THE night sky doesn't get truly dark at this time of the year, so astronomers and sky watchers tend to concentrate on observing bright, obvious things that can be seen through the twilight - the Moon, planets and the International Space Station (ISS), writes STUART ATKINSON. Luckily, there are two really bright planets in the evening sky at the moment, and the ISS is visible too, although its crossing the sky in the wee small hours before dawn, so unless you're a shift worker, an insomniac or a vampire you might miss it.
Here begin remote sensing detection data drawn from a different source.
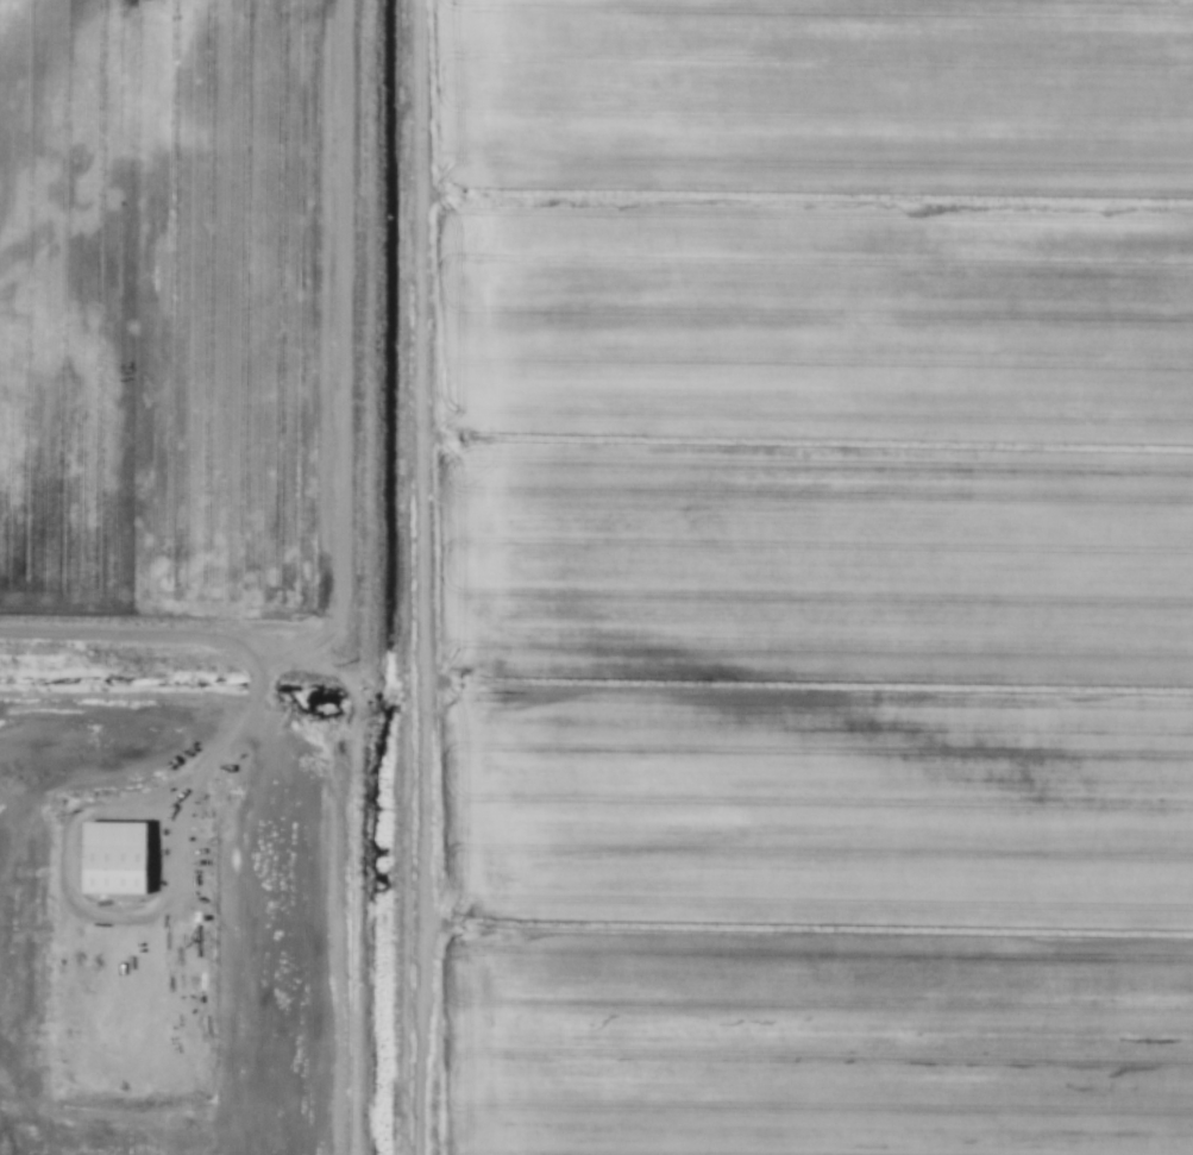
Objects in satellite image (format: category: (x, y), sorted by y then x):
road: (344, 337)
road: (418, 577)
road: (229, 739)
road: (348, 747)
building: (119, 857)

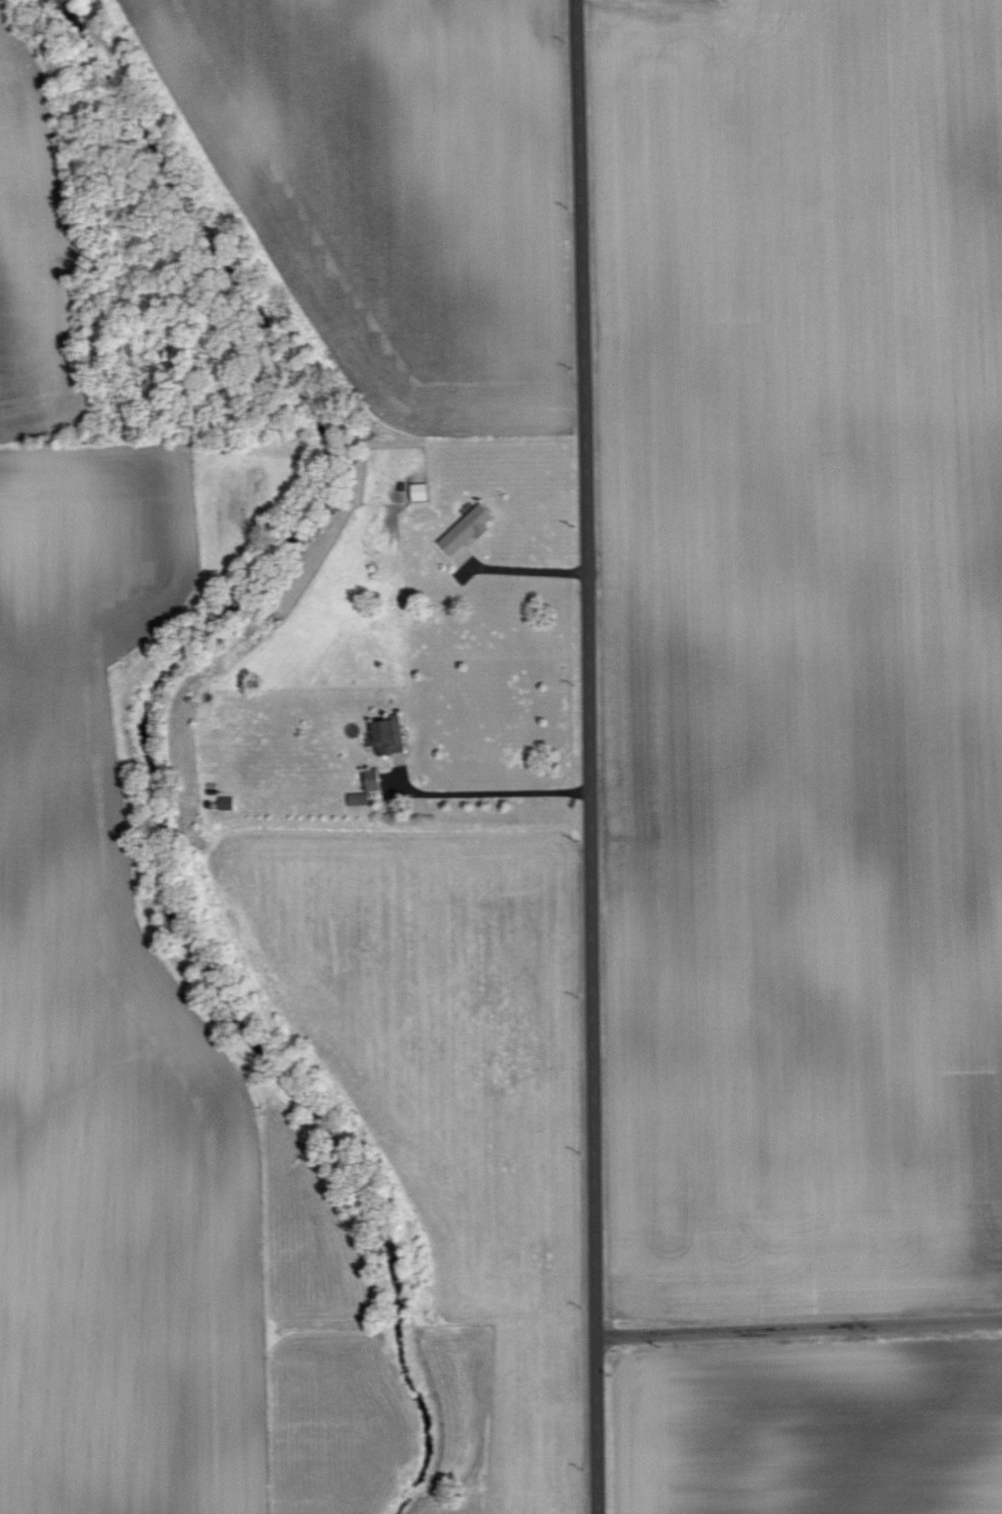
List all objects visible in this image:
building: (421, 491)
building: (468, 528)
road: (527, 570)
building: (391, 733)
road: (589, 756)
building: (373, 778)
road: (485, 792)
building: (358, 798)
building: (226, 802)
road: (793, 1327)

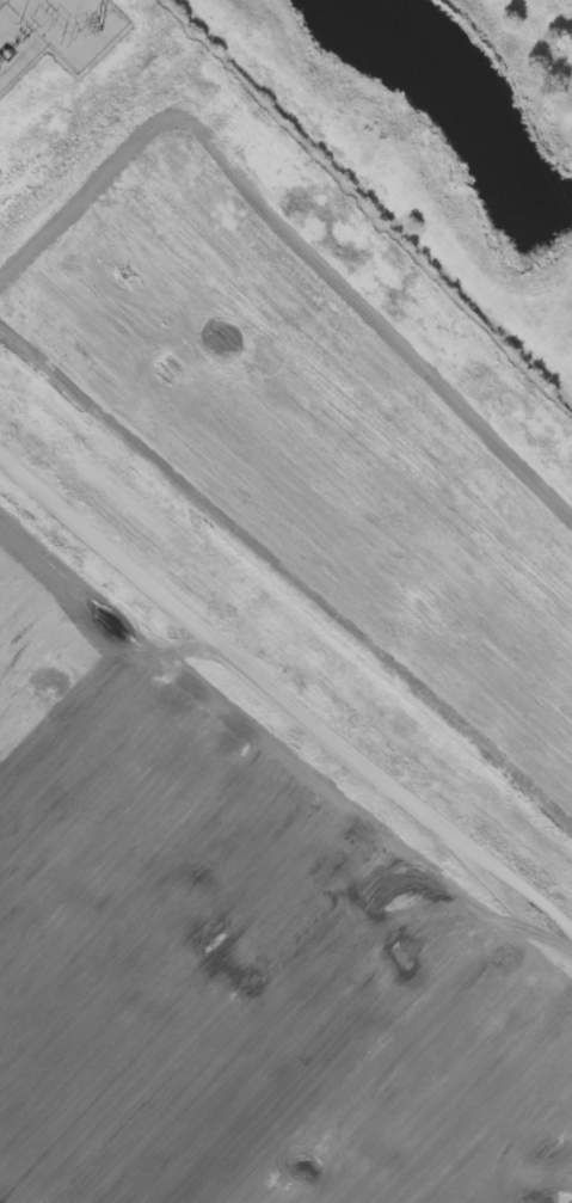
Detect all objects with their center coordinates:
wastewater plant: (286, 601)
road: (284, 703)

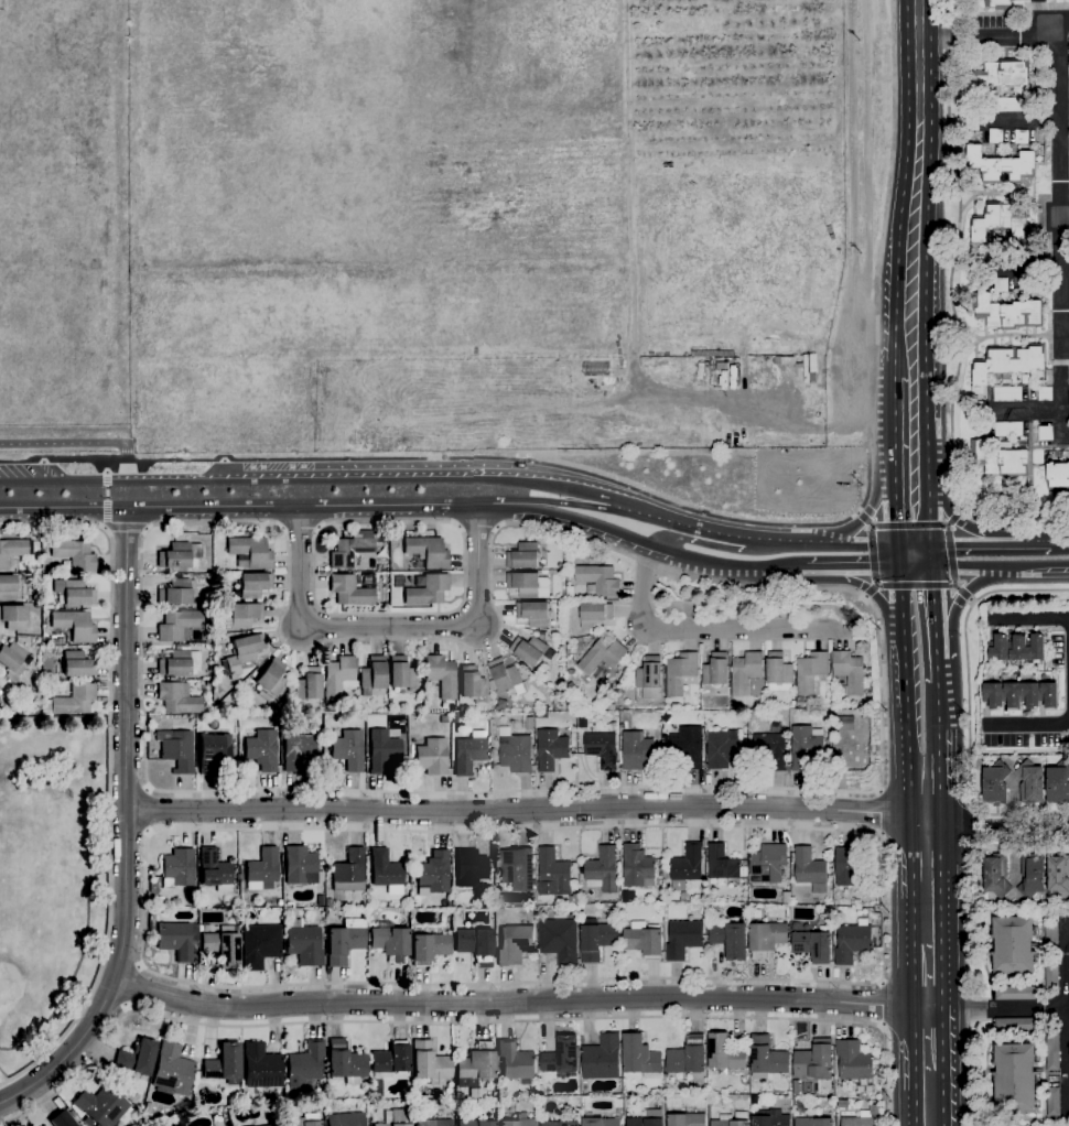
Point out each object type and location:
building: (998, 5)
road: (1040, 13)
road: (957, 17)
road: (996, 37)
road: (946, 38)
building: (1000, 76)
building: (1007, 104)
road: (1027, 120)
building: (995, 136)
building: (1021, 137)
road: (1064, 147)
road: (916, 165)
building: (1002, 166)
road: (1059, 185)
crop: (479, 224)
park: (442, 225)
building: (996, 226)
building: (975, 262)
building: (999, 285)
road: (858, 286)
building: (1007, 312)
road: (862, 329)
road: (975, 336)
road: (1064, 351)
road: (909, 354)
building: (777, 360)
building: (1009, 363)
building: (1032, 384)
building: (1007, 393)
building: (1043, 393)
road: (1059, 397)
building: (976, 407)
road: (1028, 412)
road: (910, 426)
building: (1008, 429)
building: (1045, 433)
road: (80, 445)
road: (467, 457)
building: (999, 459)
road: (105, 466)
building: (1058, 475)
road: (402, 476)
road: (52, 479)
road: (874, 496)
road: (105, 499)
road: (571, 505)
road: (929, 505)
road: (904, 508)
road: (259, 509)
road: (444, 520)
road: (476, 525)
road: (104, 526)
road: (122, 526)
road: (143, 527)
road: (964, 527)
road: (716, 534)
road: (670, 538)
road: (777, 540)
road: (1029, 540)
road: (1059, 540)
road: (954, 541)
road: (856, 542)
building: (33, 544)
building: (12, 550)
building: (248, 550)
building: (353, 550)
building: (427, 551)
building: (74, 553)
road: (663, 553)
building: (180, 555)
building: (524, 556)
road: (930, 557)
road: (898, 558)
road: (855, 572)
road: (913, 572)
road: (999, 572)
building: (599, 580)
building: (254, 584)
building: (528, 585)
building: (11, 587)
road: (791, 588)
building: (428, 589)
building: (350, 590)
building: (74, 591)
building: (175, 592)
road: (873, 595)
road: (958, 602)
road: (932, 612)
road: (899, 613)
building: (244, 614)
building: (533, 614)
building: (14, 616)
building: (594, 616)
road: (1029, 619)
building: (178, 624)
building: (75, 625)
road: (391, 626)
road: (700, 632)
building: (998, 648)
building: (1016, 648)
building: (1035, 648)
building: (530, 650)
building: (242, 654)
building: (13, 656)
building: (602, 656)
building: (180, 662)
building: (77, 663)
building: (716, 670)
building: (400, 672)
building: (779, 672)
building: (848, 672)
building: (681, 673)
building: (745, 673)
building: (812, 673)
building: (254, 674)
building: (372, 674)
building: (441, 675)
building: (505, 676)
building: (11, 677)
building: (339, 677)
building: (650, 678)
building: (270, 679)
road: (903, 683)
building: (309, 684)
building: (472, 684)
building: (1012, 694)
building: (994, 695)
building: (1030, 695)
building: (1048, 695)
building: (178, 698)
building: (74, 699)
building: (559, 699)
building: (800, 700)
building: (868, 701)
road: (966, 703)
building: (462, 708)
building: (444, 718)
building: (454, 718)
building: (845, 723)
road: (1027, 724)
building: (621, 727)
road: (904, 732)
road: (939, 733)
building: (688, 746)
building: (805, 746)
building: (177, 749)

As soon as the sky begins to darken after sunset you'll see Venus, the Evening Star, shining brightly, high in the north west. It looks like a silvery spark, eye-catchingly bright, and as the twilight deepens it just gets brighter and more beautiful. Look at it through binoculars and you'll be amazed just how bright it is.

Having found Venus, turn your back on it so you're facing the south east and you'll see another bright star above the horizon in that direction. This is Jupiter, not as bright as Venus but still strikingly-bright in the dusk sky. By midnight it blazes like a lantern in the south.

If you want to see the ISS too, here are the dates and times: May 17, 1.39am and 3.15am; May 18, 12.48am, 2.23am and 4am; May 19, 1.30am and 3.07am; May 20, 2.14am and 3.51am; May 21, 1.22am and 2.58am; May 22, 12.30am, 2.06am and 3.42am; May 23, 1.14am and 2.50am.